Armstrong’s lawyer Timothy Herman countered Wednesday with a statement attacking the report as “a one-sided hatchet job . . . rehashing old, disproved, unreliable allegations based largely on axe-grinders, serial perjurers, coerced testimony, sweetheart deals and threat-induced stories.”
While allegations that Armstrong doped his way to victory are hardly new, three aspects of USADA’s report are revelatory: the widening circle of teammates and associates coming forward with first-hand accounts of his use of EPO, testosterone and blood transfusions; detailed accusations that he insisted key USPS teammates, who were essential to his Tour de France victories, take part in what’s portrayed as a highly sophisticated doping program; and testimony that Armstrong threatened those in position to expose or testify against him.

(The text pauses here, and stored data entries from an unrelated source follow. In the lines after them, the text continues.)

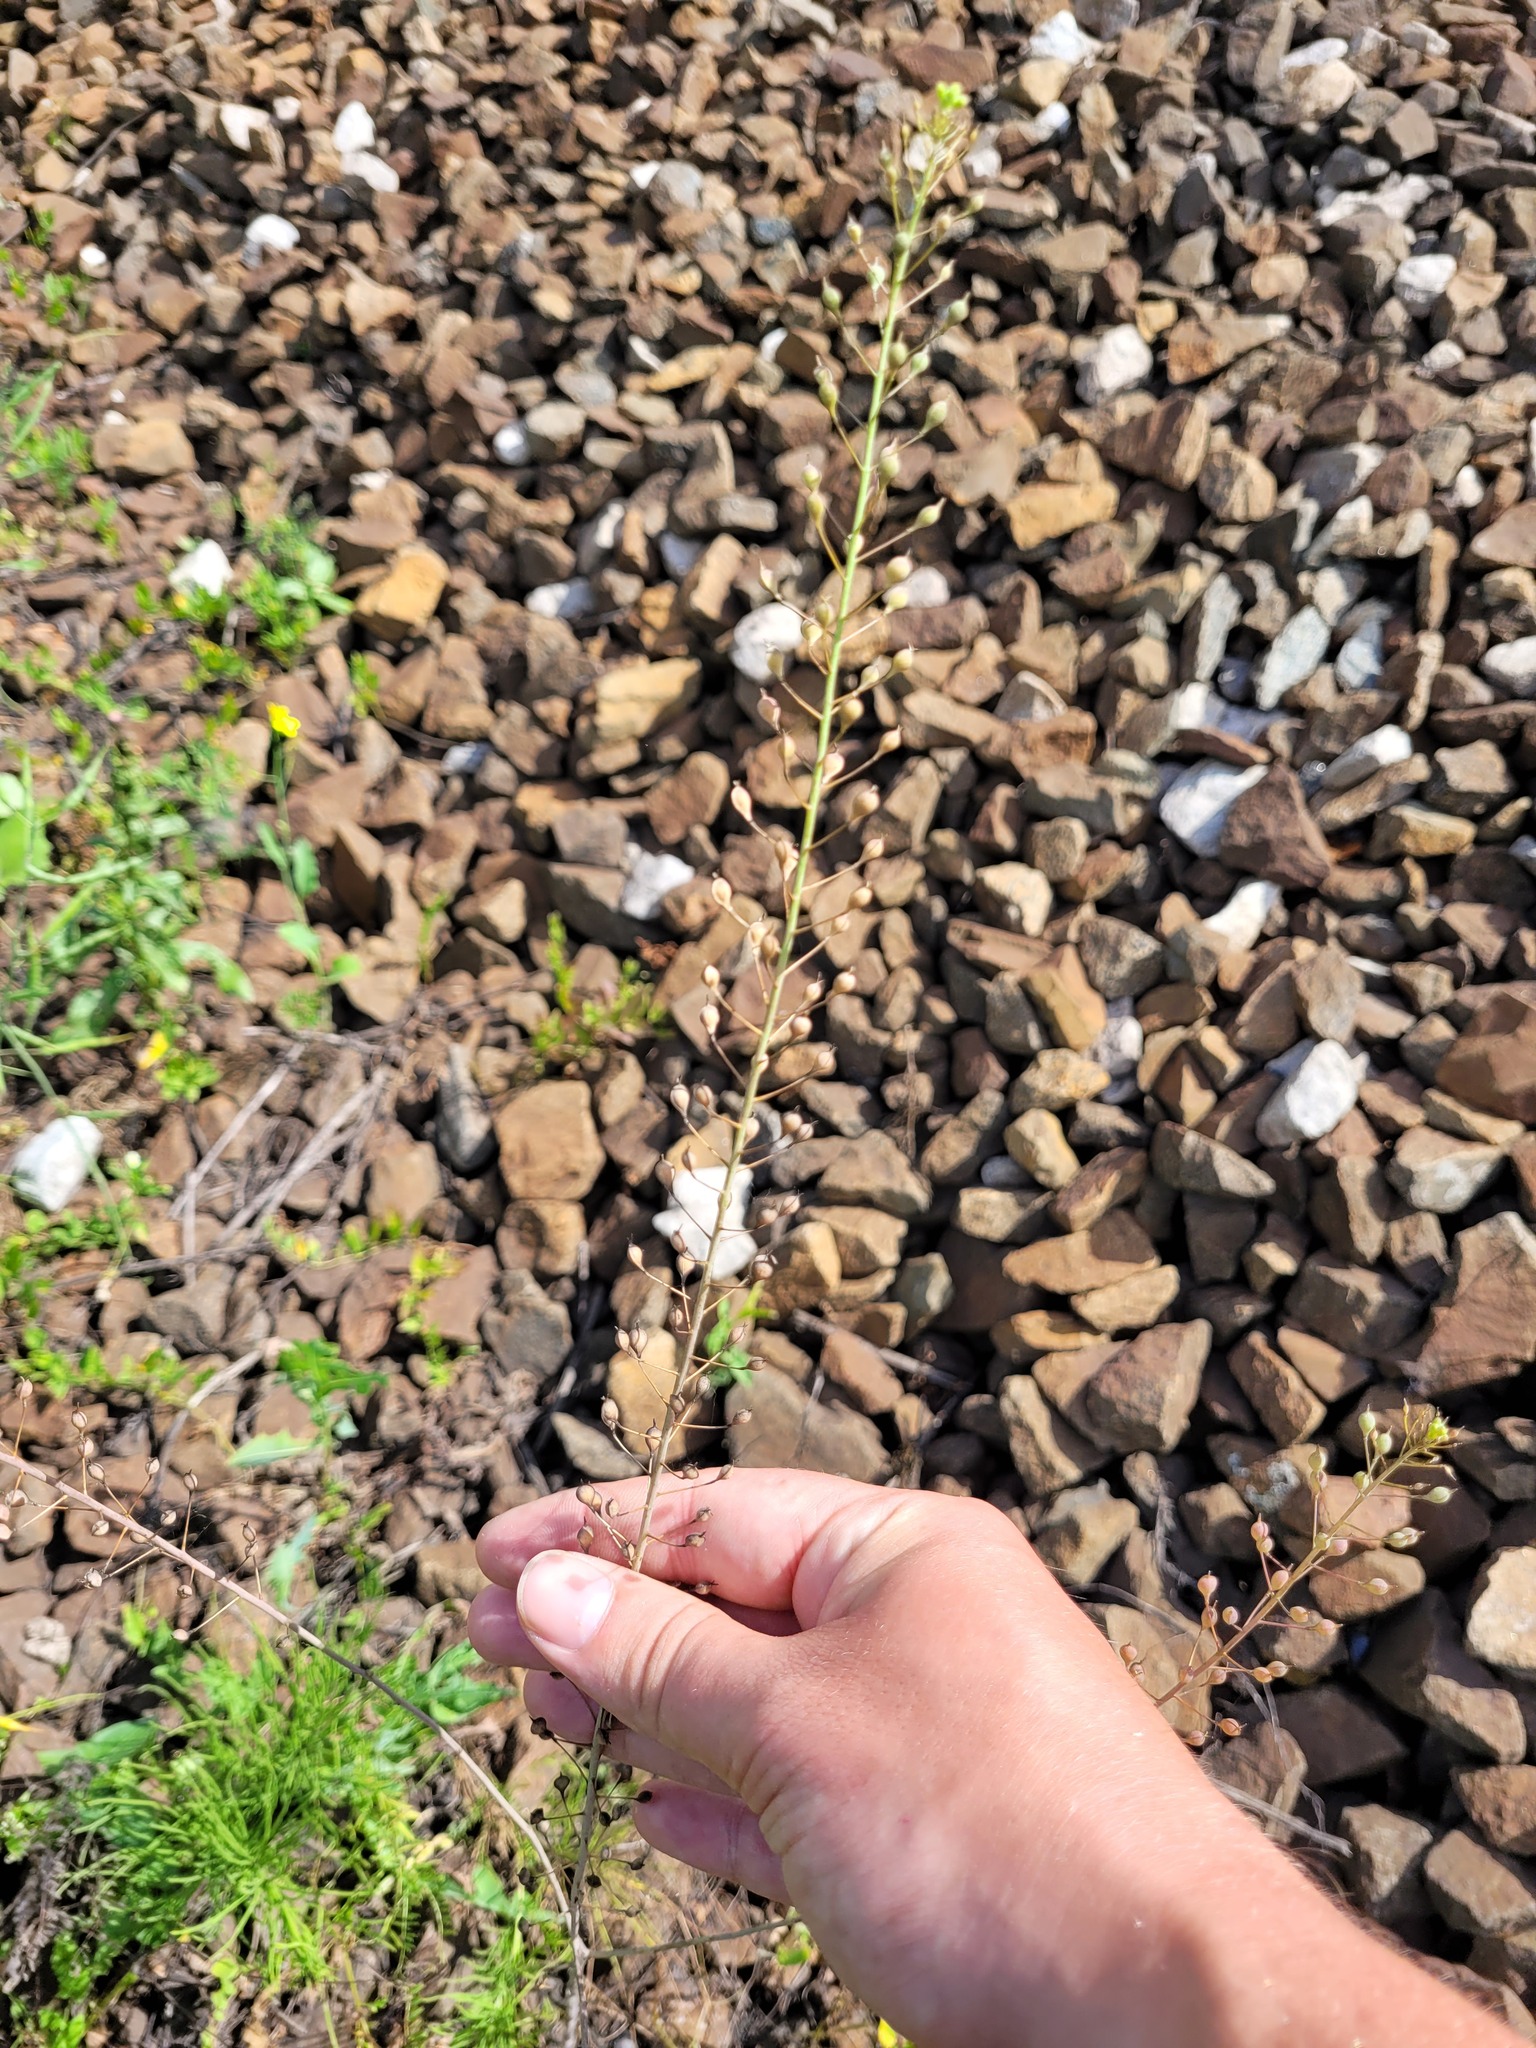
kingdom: Plantae
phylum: Tracheophyta
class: Magnoliopsida
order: Brassicales
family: Brassicaceae
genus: Camelina
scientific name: Camelina microcarpa
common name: Lesser gold-of-pleasure
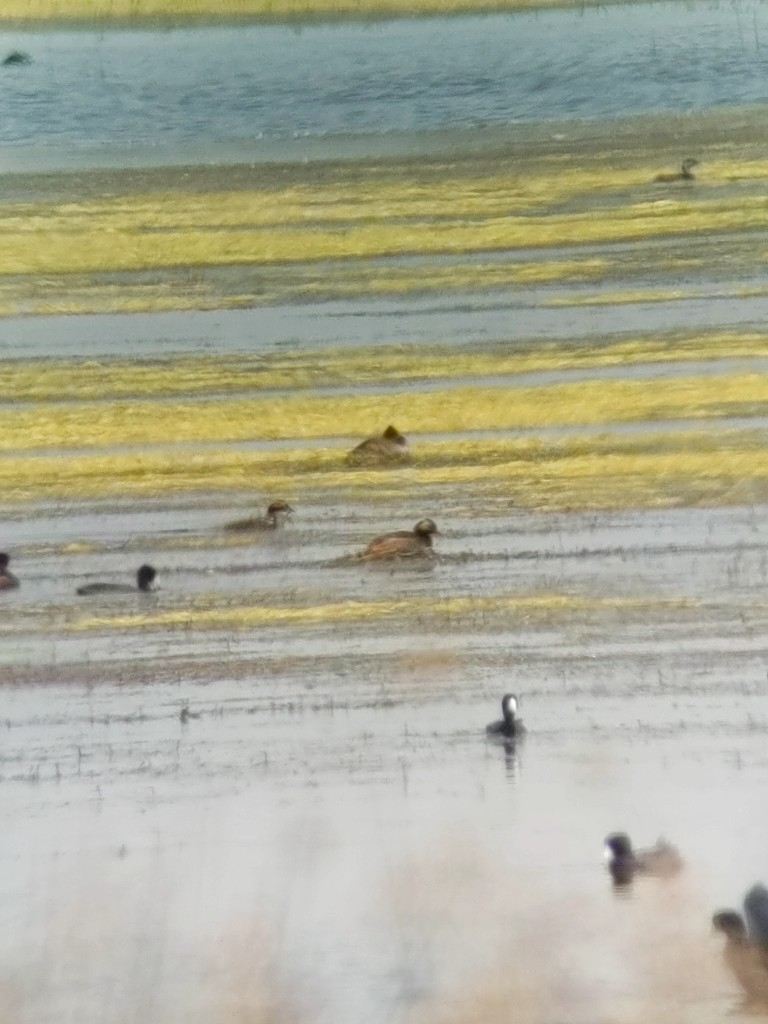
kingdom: Animalia
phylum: Chordata
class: Aves
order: Podicipediformes
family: Podicipedidae
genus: Podiceps
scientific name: Podiceps nigricollis
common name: Black-necked grebe
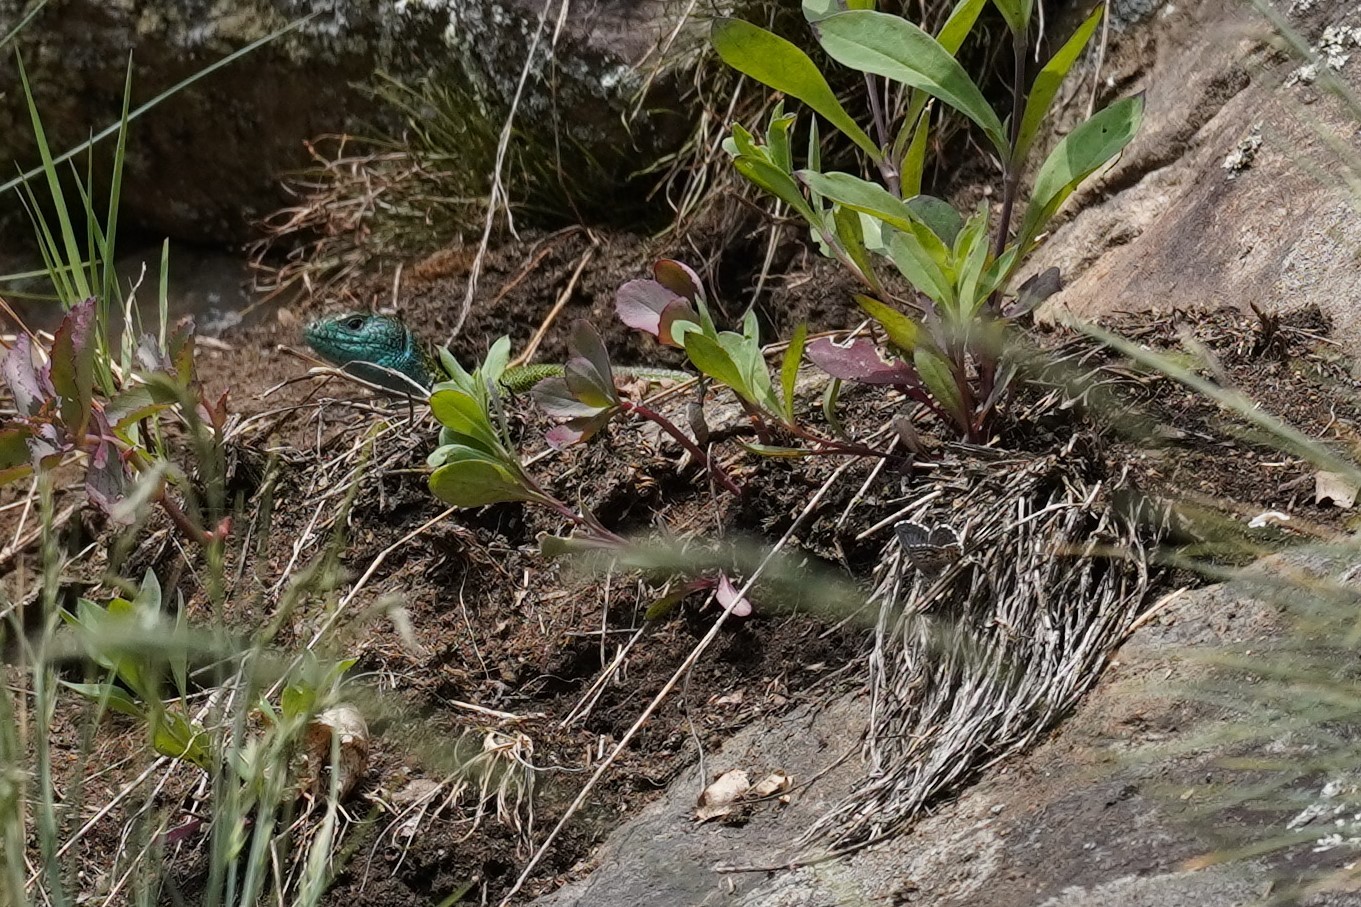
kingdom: Animalia
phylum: Arthropoda
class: Insecta
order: Lepidoptera
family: Lycaenidae
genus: Scolitantides
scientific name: Scolitantides orion
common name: Chequered blue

USADA’s raft of documents, which it labeled as its “reasoned decision,” was sent to the International Cycling Union (UCI), World Anti-Doping Agency and the World Triathlon Corporation detailing the evidence on which it stripped Armstrong of his cycling titles from 1998 on and banned him from the sport after he refused in August to engage in arbitration.
In addition to the testimony of 26 people, the report includes financial payments, e-mails, scientific data and laboratory test results that Travis Tygart, CEO of USADA, said amounted to “conclusive and undeniable proof that” Armstrong, the USPS team’s star rider, used, possessed and distributed performance-enhancing drugs.
Within hours of the report’s release, cyclist George Hincapie, a longtime friend and teammate of Armstrong’s, posted a statement on his Web site admitting that he, too, doped as a member of the USPS team. Hincapie was among those whom USADA says testified about his first-hand knowledge of Armstrong’s doping practices.